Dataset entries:
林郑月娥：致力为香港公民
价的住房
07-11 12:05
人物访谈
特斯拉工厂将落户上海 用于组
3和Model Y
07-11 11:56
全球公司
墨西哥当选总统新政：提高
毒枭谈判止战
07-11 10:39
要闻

Try it:
Write out every line of these records, keeping each character unchanged.

Response for this exercise:
林郑月娥：致力为香港公民
价的住房
07-11 12:05
人物访谈
特斯拉工厂将落户上海 用于组
3和Model Y
07-11 11:56
全球公司
墨西哥当选总统新政：提高
毒枭谈判止战
07-11 10:39
要闻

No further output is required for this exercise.